Getting into Conakry was not so fun. Actually the whole ride was not horrible, more like the last 4 hours of it.  I already expected that ride to be bad but WOW my expectations for how bad it was were surpassed.  I wish I could take a picture to convey what it looks but really you have to be inside a vehicle and experience the bumps. Sometimes people get together and take it upon themselves to fill the bumps with rocks which is definitely helpful but it’s still bumpy.  I wonder if they are not building the road well or if it gets so much rain that it will still wear down quickly no matter what. It’s probably a combination of both.

I was mostly at the training center which is about an hour outside of Conakry but one of the weekends I got to come into Conakry. This was actually the first time I ventured out and used taxis in Conakry. All the other times I had gotten rides with Peace Corps cars.  The taxi system in town is actually pretty good because they’ve made it into a taxi bus system.  I waited less than 5 minutes to get a ride.  There is a “taxi stop” that is about a 10 minutes walk from the Peace Corps office in Conakry. You use hand signals to indicate whether you are going nearby or farther away. Pointing to the ground repeatedly=going nearby. If you’re going farther away you make a peace sign and motion right repeatedly with the flick of a wrist.  If the next taxi that passes has room they will stop and pick you up.  People were unusually nice to me in the taxis.  On two occasions people paid for my fare. Granted it was only 1000-2500 GNF (about 25 cents) but it was still super nice.   I needed to go to the ATM because I was running low on cash.  I was able to get to the closest bank sans probleme but there was no money at that ATM and it was a Sunday so the bank was closed.  I was almost going to go to the next closest bank, which is actually not very close at all, but luckily someone told me there’s no money there either so I headed back to the office.

On the way back I saw a woman and man fighting in the middle of the street! What was crazy was it looked like the woman was winning. Men are generally skinnier than the women here so I guess I shouldn’t be so surprised. She was getting under him trying to lift him off the ground and then he tried to bite her in the neck. People were running in to break them up.  I don’t know why all of that was taking place in the middle of the street. I caught myself assuming it was a certain ethnic group in Guinea and I realized it’s very easy to perpetuate stereotypes when you’re in a new place. You’re interacting with people that are unfamiliar to you and you will put them in boxes to simplify things for yourself. Gotta be careful about that.

After my unsuccessful bank trip I headed back to the office to figure out my money situation.

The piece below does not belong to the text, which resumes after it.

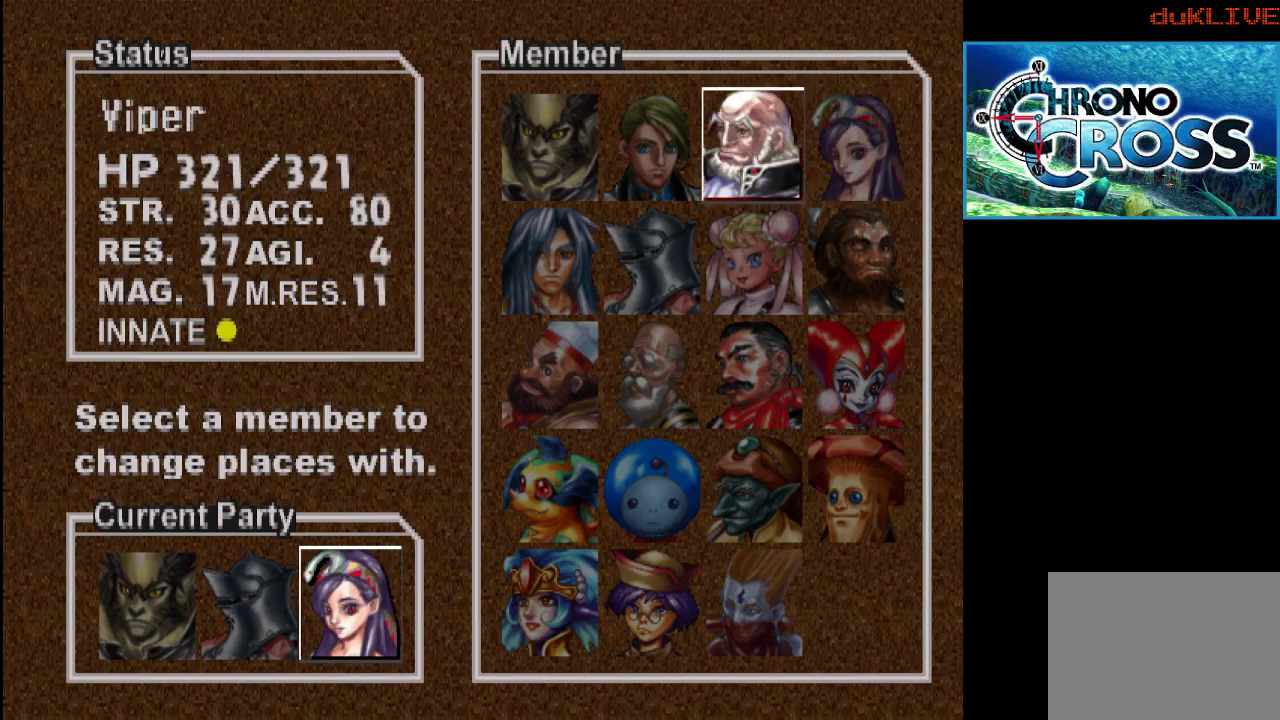
{"buttons": ["CIRCLE"], "left_stick": "center", "right_stick": "center", "events": [[467, "CIRCLE", "down"]]}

Another volunteer that was in Conakry was able to lend me money thankfully.  With my wallet slightly fuller, I headed out again to visit some of my host family’s family that lives in Conakry. If you read the post about the wedding I attended, you may remember the couple whose wedding night I altered by occupying the bed the bride and groom were supposed to sleep in.  I think it actually wasn’t that big of a deal here. Someone in my village showed me a wedding album where I couldn’t find a single picture of the groom. Why? Well because he wasn’t there that day. His brother stood in at the ceremony for him. The groom was about 12 hours away in Upper Guinea where he works and I guess the wedding had to happen that day.  Anywho I went to visit that couple and some other extended family in Conakry. It was really nice seeing them. They are really funny. They have a TV so I got to watch some of the Olympics with them. Before I left we ate cassava leaf sauce (aka hako bantara in Pular) with rice. They had limes out and were squeezing it on as we ate. I already love that sauce but the lime took it to the next level!

Getting back to site was not stressful because I was able to get a ride with a Peace Corps staff member who was headed out to hike around my area.  I was SOO happy to get back Friday. The sun was shining and the sky was clear and it was beautiful! I haven’t been running lately but I wanted to go for a jog right then and there because it looked so beautiful. I was thinking “Yes I can finally do laundry!!”

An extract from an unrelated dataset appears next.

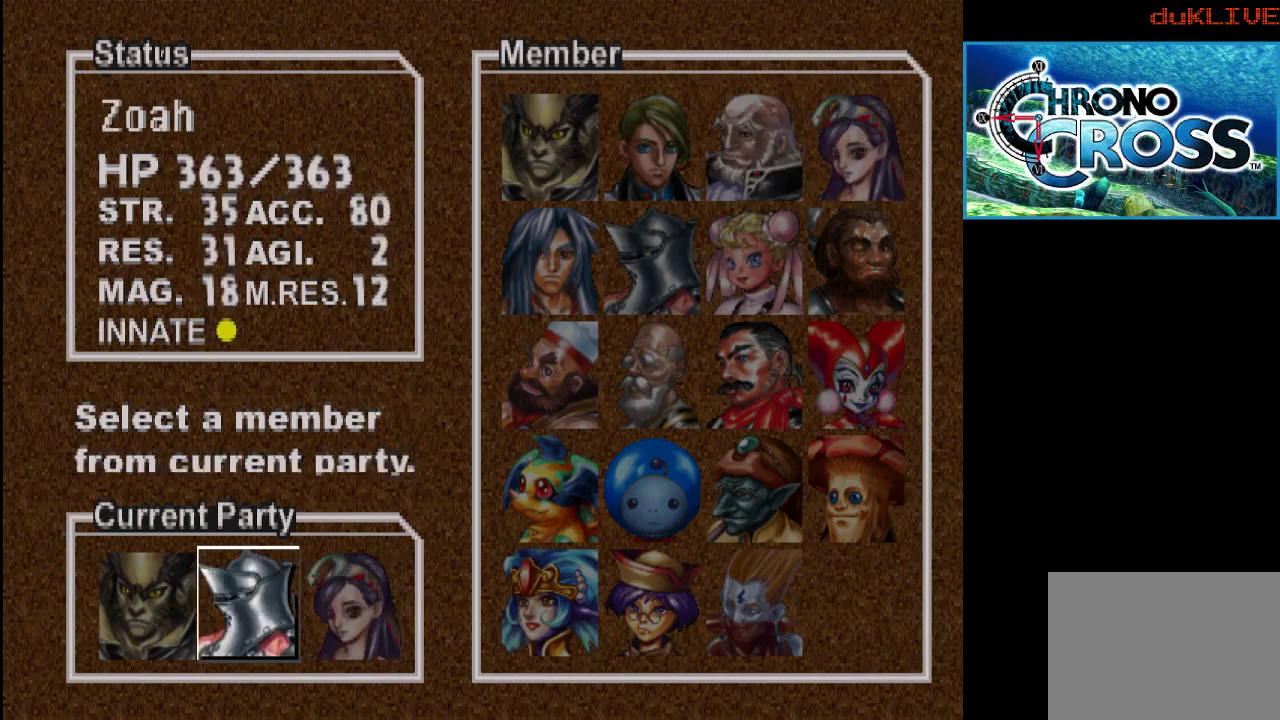
{"buttons": [], "left_stick": "center", "right_stick": "center", "events": [[33, "left_stick", "center"], [200, "CROSS", "down"], [333, "CROSS", "up"]]}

Getting back to site after being away for awhile can be a little weird because a lot of people will ask you “Did you bring me something?” It’s supposed to be a joke and they’re supposed to drop it after you say “No I didn’t” but sometimes people respond with “Why not?” and I’m unsure of what to say at that point.  Not as many people asked me that this time and I was able to joke with the ones who did.  Plus I was super happy to be back and practice my Pulaar. I know I’m still massacring it but its a fun language.

As nice as it is to eat pizza and ice cream I was ready to get back because my stomach was not so excited about eating these foods that I don’t have very often. At one point I was scared I was going to become a member of the Oopsy Poopsy club. In Mali, this is what we called the group who did not make it to the bathroom in time.  I have not joined that club yet but if and when I do it’ll make for a good story.

New Kids on the Block

It was really nice meeting all the new kids. It was interesting seeing how different the training Education volunteers receive is from Public Health and Agroforestry volunteers. The Education volunteers will be teachers at local middle schools and high schools so there is more emphasis on French.  Their training is 11 weeks of super intense lesson planning + language + learning local culture.  Some education volunteers said they felt they had it harder because they were super busy right now but honestly each type of assignment is hard in its own way. Yes Education is super swamped in training in the beginning but they also have a clearly defined job. The community will not be confused as to what their role is and even if they don’t plan another project they can feel accomplished that they taught for 2 years.  Public Health and Agroforestry have less intense training in the beginning but then they get dropped off and have to find/create their own job sometimes.  They may have to find completely new people and/or organizations to work with.

One volunteer trainer said that seeing all the nice cool things the new volunteers brought made him get a better idea of how Africans must feel when they see us whip out our nice electronic gadgets and camping gear. These new kids brought really cool hammocks and alot of them have this inflatable solar powered battery light that is water resistant and that you can pack really easily if you deflate it.  I obviously don’t need any of those things to get by here but when you see these cool and convenient items you can’t help but want one a little.

I’m Not Allergic to Eggs Anymore!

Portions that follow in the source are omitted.